According to Public Health England ‘[o]ffering a variety of physical activity opportunities, including free play, games and the fun elements of participation, as well as the more traditional sports or competitive activities, can help to encourage participation, particularly among inactive children and young people’.
“Most of our school work to date has been funded by Pupil Premium,” says Pip, “but two schools have just started to use some Sport Premium allocation to commission us to deliver active lunchtime play. As passionate advocates of active play, we understand that not everyone is sporty, or has the confidence to join a team or club. However, everyone needs to move and active play is a fabulous way of increasing physical activity levels in children. We’ve noticed a shift among schools and physical activity specialists in their thinking about sport, and how it needs to embrace and value physical activity for the contribution it makes to childhood wellbeing. For too long play and sport have been separate entities, and yet the playwork sector has so much to offer. The playwork sector needs to believe it can step over this ‘sport’ threshold and use the funding out there to push the play agenda into education, into the sporting world and into communities.
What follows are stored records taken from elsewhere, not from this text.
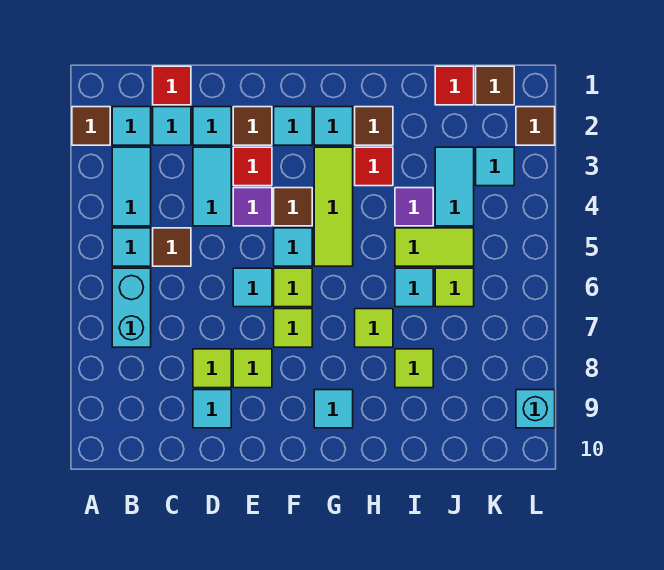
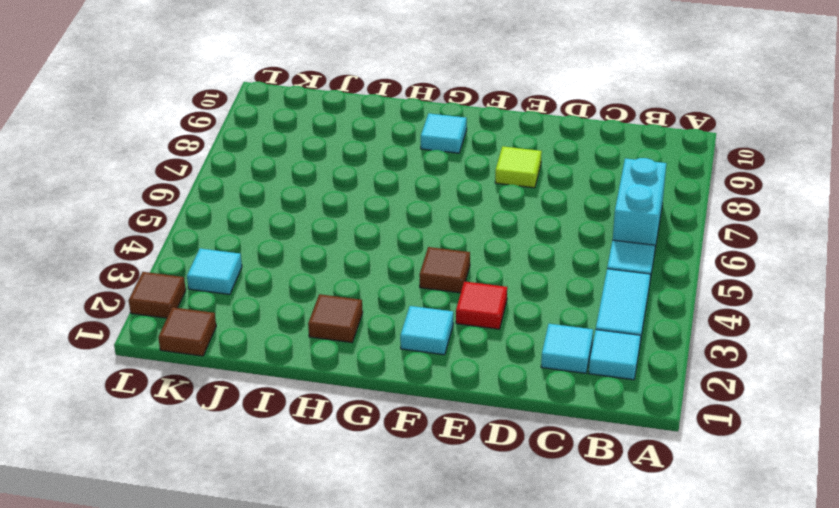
none -> brown tile A2 level 1
none -> red tile C1 level 1
none -> brown tile C5 level 1
none -> cyan tile D2 level 1

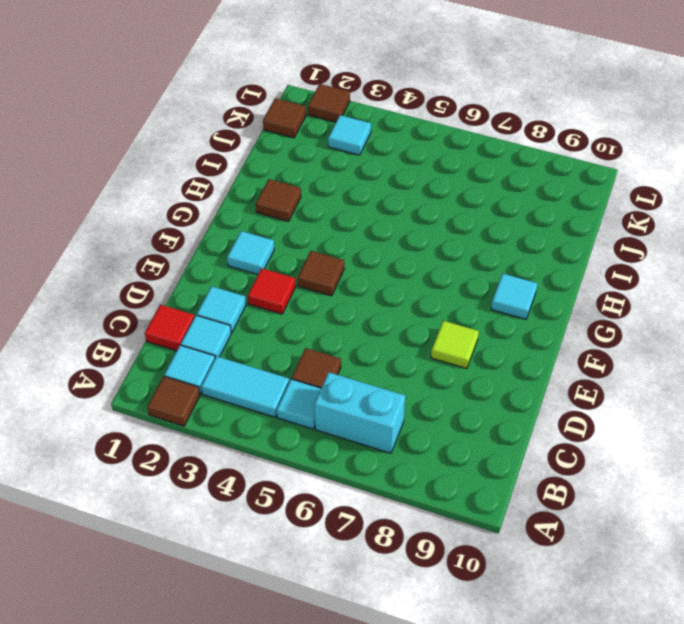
none -> cyan tile D3:D4 level 1
none -> lime tile D8 level 1
none -> cyan tile D9 level 1
none -> brown tile E2 level 1

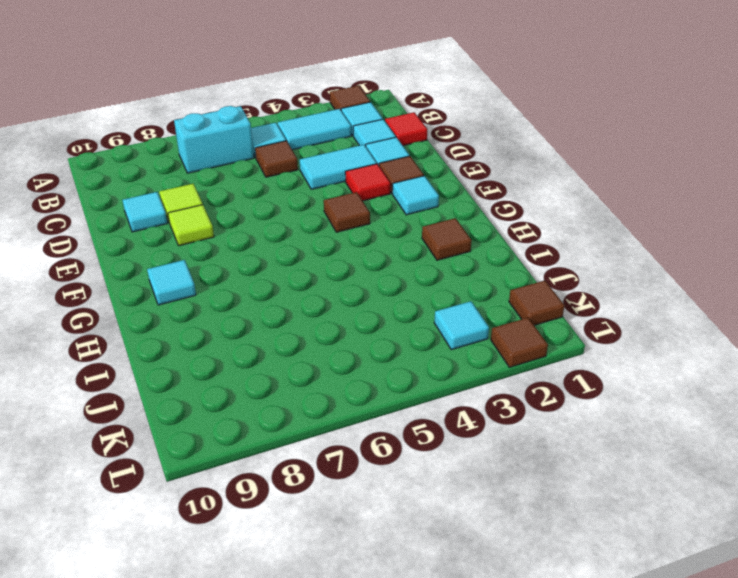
none -> purple tile E4 level 1
none -> cyan tile E6 level 1
none -> cyan tile F5 level 1
none -> lime tile F6 level 1

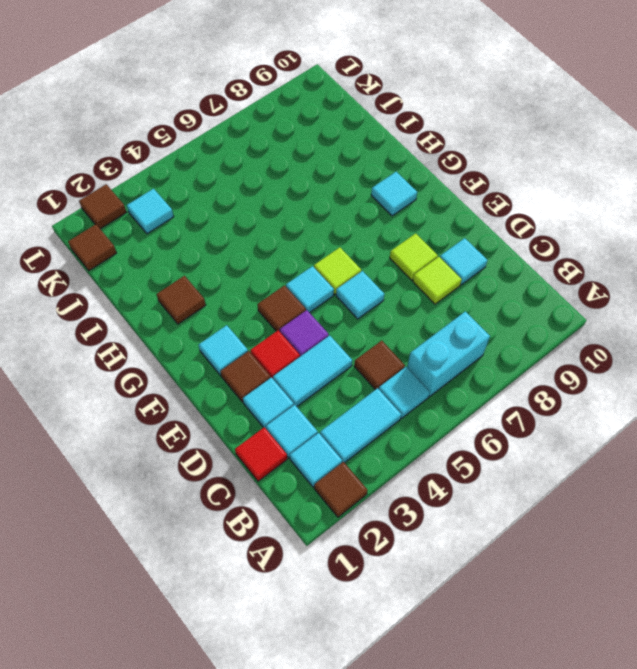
none -> lime tile F7 level 1
none -> cyan tile G2 level 1
none -> lime tile G3:G5 level 1
none -> red tile H3 level 1

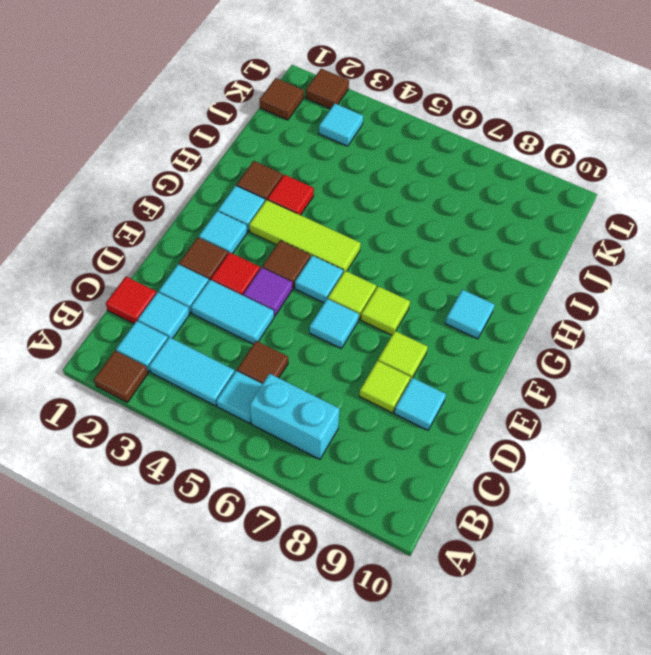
none -> lime tile H7 level 1
none -> purple tile I4 level 1
none -> lime tile I5:J5 level 1
none -> cyan tile I6 level 1

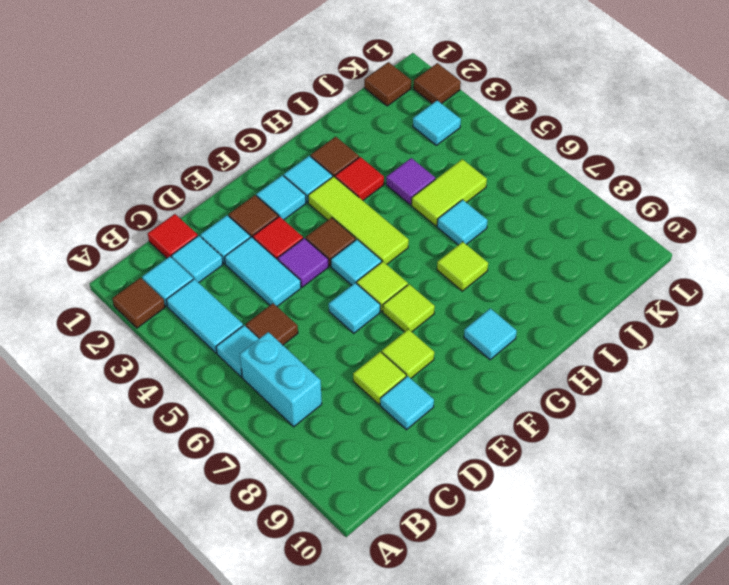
none -> lime tile I8 level 1
none -> red tile J1 level 1
none -> cyan tile J3:J4 level 1
none -> lime tile J6 level 1

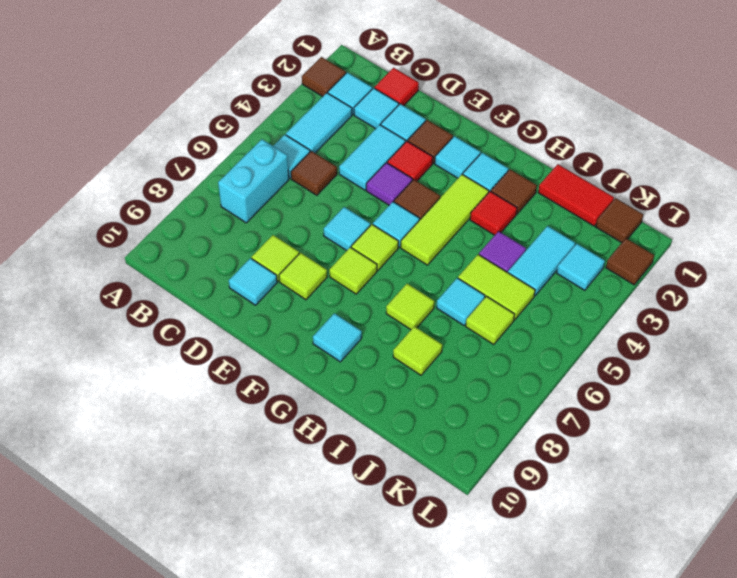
red tile I1:J1 level 1 -> red tile J1 level 1
none -> cyan brick L9 level 1

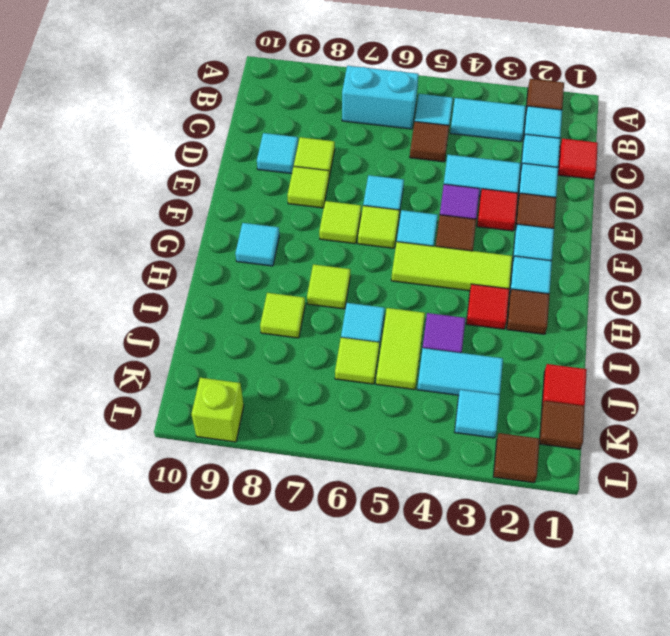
lime brick L9 level 1 -> cyan brick L9 level 1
Schools have increasing amounts of Sport Premium funds now available, and we are working alongside Active Gloucestershire, (our County Sports partnership) to show how active play can contribute to the five key improvement indicators that schools need to evidence.”
Dan at Scrapstore Play Services agrees. “The benefits of a regular improved play opportunity equates to real value for money and wise investment as well as contributing hugely to children’s overall development and well-being.”
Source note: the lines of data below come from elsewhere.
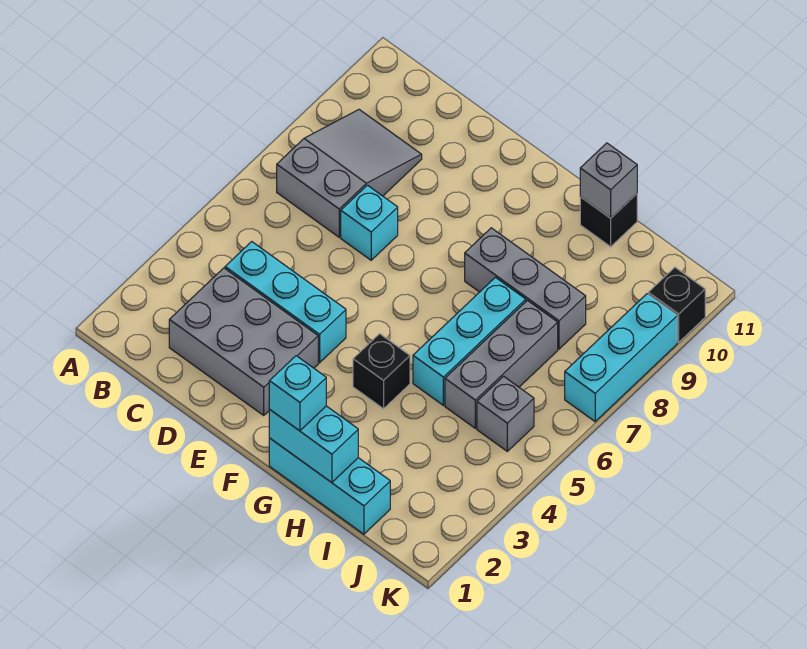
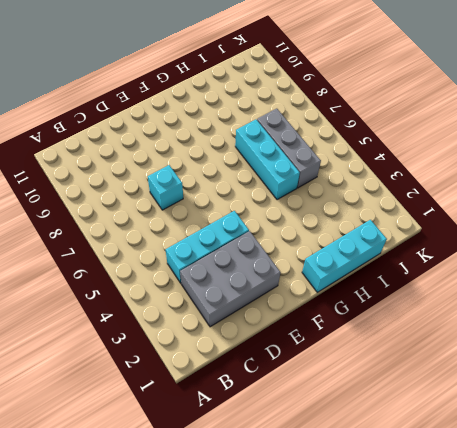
none -> grey slope B7:C9 level 1 top 7
none -> black brick G4 level 1
none -> grey brick G8:I8 level 1

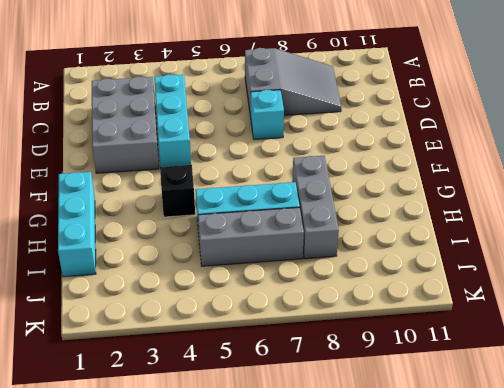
none -> black brick H11 level 1
none -> grey brick J5 level 1
none -> cyan brick K7:K9 level 1

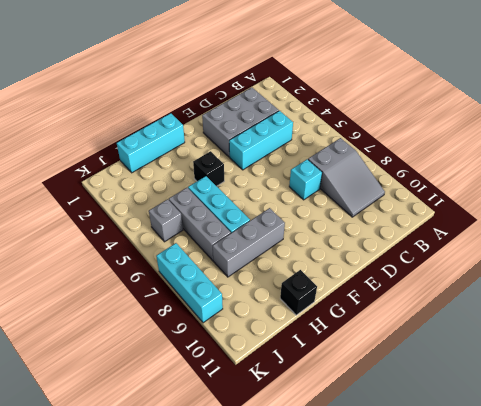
none -> black brick K10 level 1
none -> cyan brick G1:H1 level 2
none -> grey brick H11 level 2

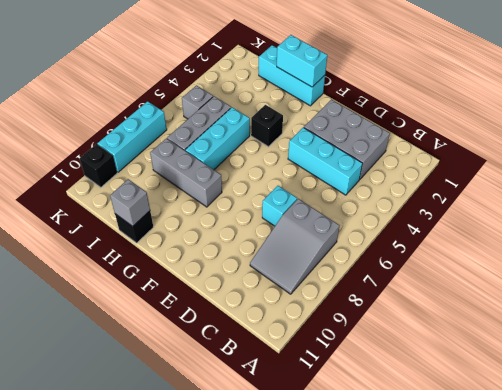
none -> cyan brick G1 level 3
Advice to other play providers on improving their work with schools
“At Play Gloucestershire, working with schools, in their school grounds, has been a steep and beneficial learning curve for us,” says Pip. “We have been developing our school work since the end of our community based Big Lottery Children’s Play programme funding in 2011. We recognised it was a way of extending our reach, and diversifying our income streams. We are playworkers, and our Playwork Principles are very important to us. Schools have school rules and are driven by the curriculum. The two approaches are necessarily very different, and we have to work hard to create an understanding of what we do, and why it is so important and so different. The schools we have worked with, have people in the senior management team that have an empathy and understanding of the value of outdoor play. Finally, I’d say that you need to be clear about your offer, believe in it and be brave. One school wanted us to provide a structured programme that fitted in with learning outcomes. We explained that this was all about child-led unstructured play, and that we would show how these outcomes had been met on our report card, using observations and reflective practice. It felt like it could have been a deal breaker at the time, but the school agreed to try this approach and three years later we still work there!
Matt says that Futsal found it quite hard to break down traditional views on what PE should look like. “Sometimes you may have to dilute things and then take the school on the journey with you. Once they see the results you definitely have them on board. All that said, schools are the one place that we know we can reach every child and especially those that are most in need of the work we provide. Looking at current initiatives I think we are slowly moving away from old models but it will take time.”
Dan at Scrapstore says a good tip for play providers is to appreciate that schools’ understanding of play can be very different from a playwork perspective. “Every school is on their own journey (with respect to understanding and supporting play) so facilitating a gentle and supportive approach to making improvements works better than a judgemental approach.”